# Start of DOCUMENT

Verifying non-key column dependencies and transitive dependencies

To save on screen space I'll rename attributes:

• Brand: BRD
• Flavor: FLA
• Animal: ANM
• Breed size: SIZ
• Age group: AGP
• Ingredient: ING
• Price: PRI

Method 1

Normalization, as in textbooks.

Step 1.1

Due to repeating groups in ingredients, the value in the table is not a relation, hence the table does not represent a relational variable, hence it is not in 1NF. The solution is to make sure that the ingredient column (ING) has exactly one ingredient per row-- as you have done. However, no new attributes are added (no new ID). Now we have (in 1NF):

R {BRD, FLA, ANM, SIZ, AGP, ING, PRI}

The whole heading is the key.

# End of DOCUMENT
# Start of SUPPLIED RECORDS

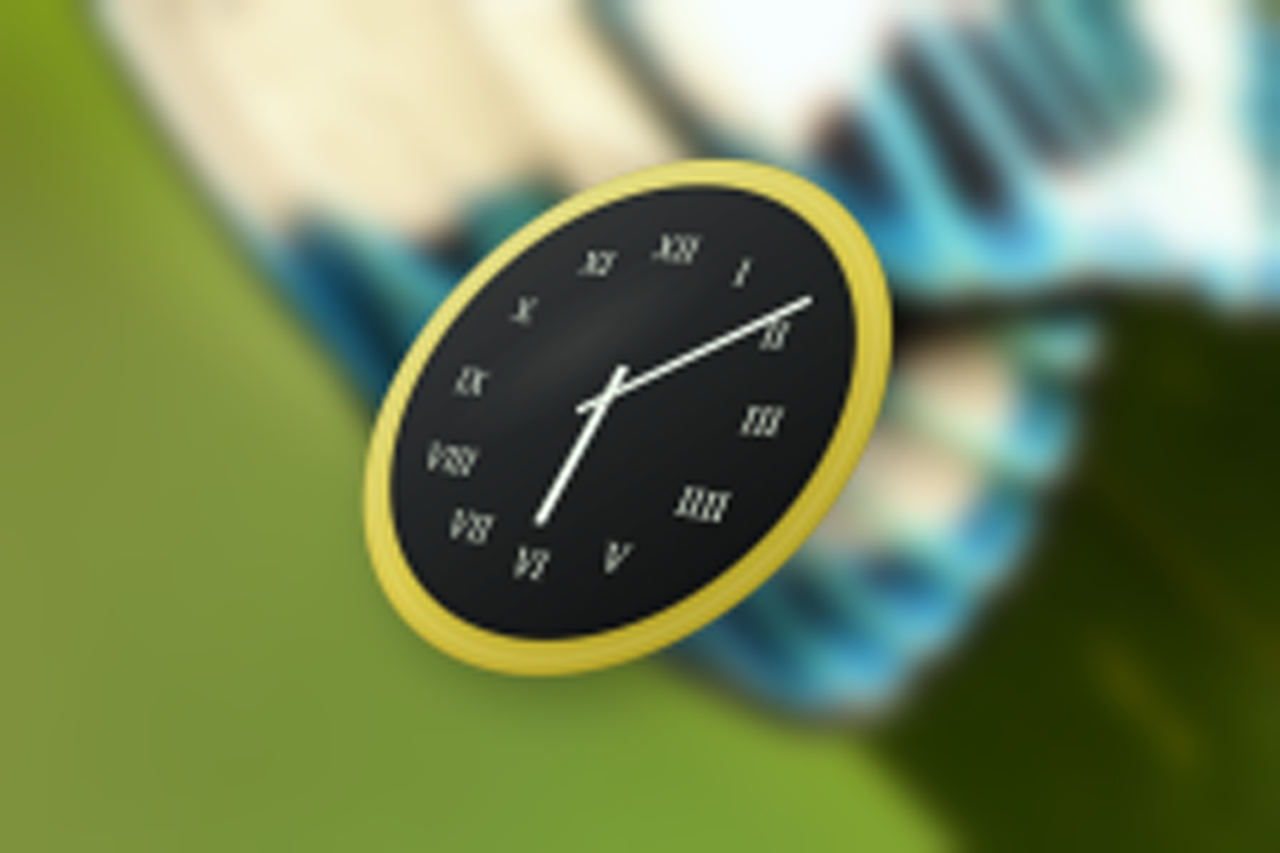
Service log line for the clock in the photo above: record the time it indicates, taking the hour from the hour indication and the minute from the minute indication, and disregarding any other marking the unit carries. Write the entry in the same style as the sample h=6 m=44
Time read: h=6 m=9
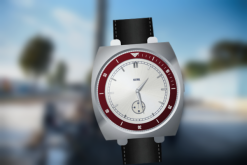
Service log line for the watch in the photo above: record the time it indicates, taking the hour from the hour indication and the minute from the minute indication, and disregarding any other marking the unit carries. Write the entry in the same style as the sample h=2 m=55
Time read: h=1 m=28
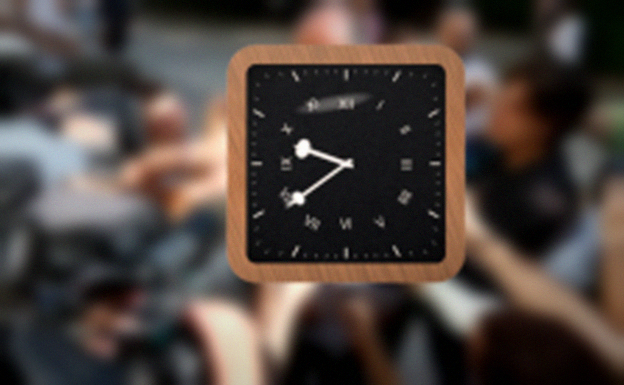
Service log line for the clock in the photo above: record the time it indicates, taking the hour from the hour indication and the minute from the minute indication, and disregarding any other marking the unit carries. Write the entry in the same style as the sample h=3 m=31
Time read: h=9 m=39
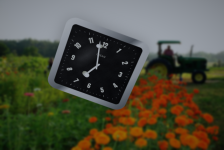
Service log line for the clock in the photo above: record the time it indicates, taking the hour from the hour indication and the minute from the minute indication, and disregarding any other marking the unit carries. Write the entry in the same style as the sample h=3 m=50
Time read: h=6 m=58
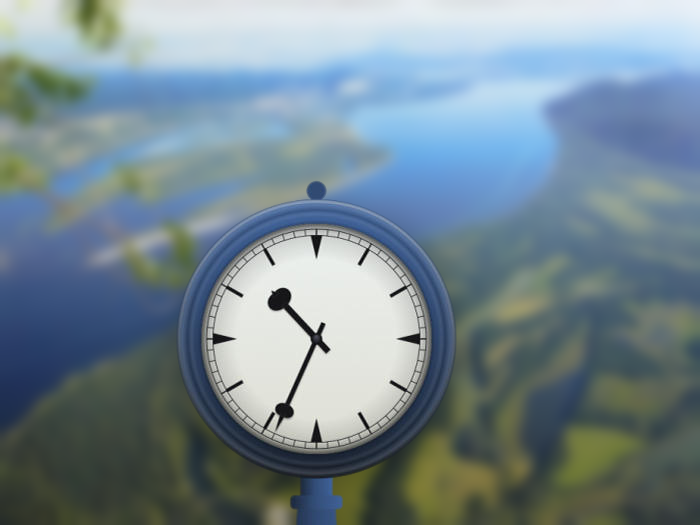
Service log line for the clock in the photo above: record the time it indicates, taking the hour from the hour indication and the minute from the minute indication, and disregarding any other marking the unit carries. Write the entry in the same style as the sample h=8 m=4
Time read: h=10 m=34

# End of SUPPLIED RECORDS

TASKS TO PERFORM:
[1] Retype a portion of the normalization passage word for word, beginning at the words "Normalization, as in" and stopping after the words "is the key.".
[2] Decide whether each statement agrees with the normalization passage, answering yes or no and quoting the words that settle it: (a) The ingredient column should hold exactly one ingredient per row. (b) Step 1.1 adds a new ID attribute. (c) Price is shortened to PRC.
[3] In the normalization passage, what serves as the key of R?

SOLUTIONS BY TASK:
[1]
Normalization, as in textbooks.

Step 1.1

Due to repeating groups in ingredients, the value in the table is not a relation, hence the table does not represent a relational variable, hence it is not in 1NF. The solution is to make sure that the ingredient column (ING) has exactly one ingredient per row-- as you have done. However, no new attributes are added (no new ID). Now we have (in 1NF):

R {BRD, FLA, ANM, SIZ, AGP, ING, PRI}

The whole heading is the key.

[2]
(a) Yes: "The solution is to make sure that the ingredient column (ING) has exactly one ingredient per row"
(b) No: "However, no new attributes are added (no new ID)."
(c) No: "Price: PRI"

[3] The whole heading is the key.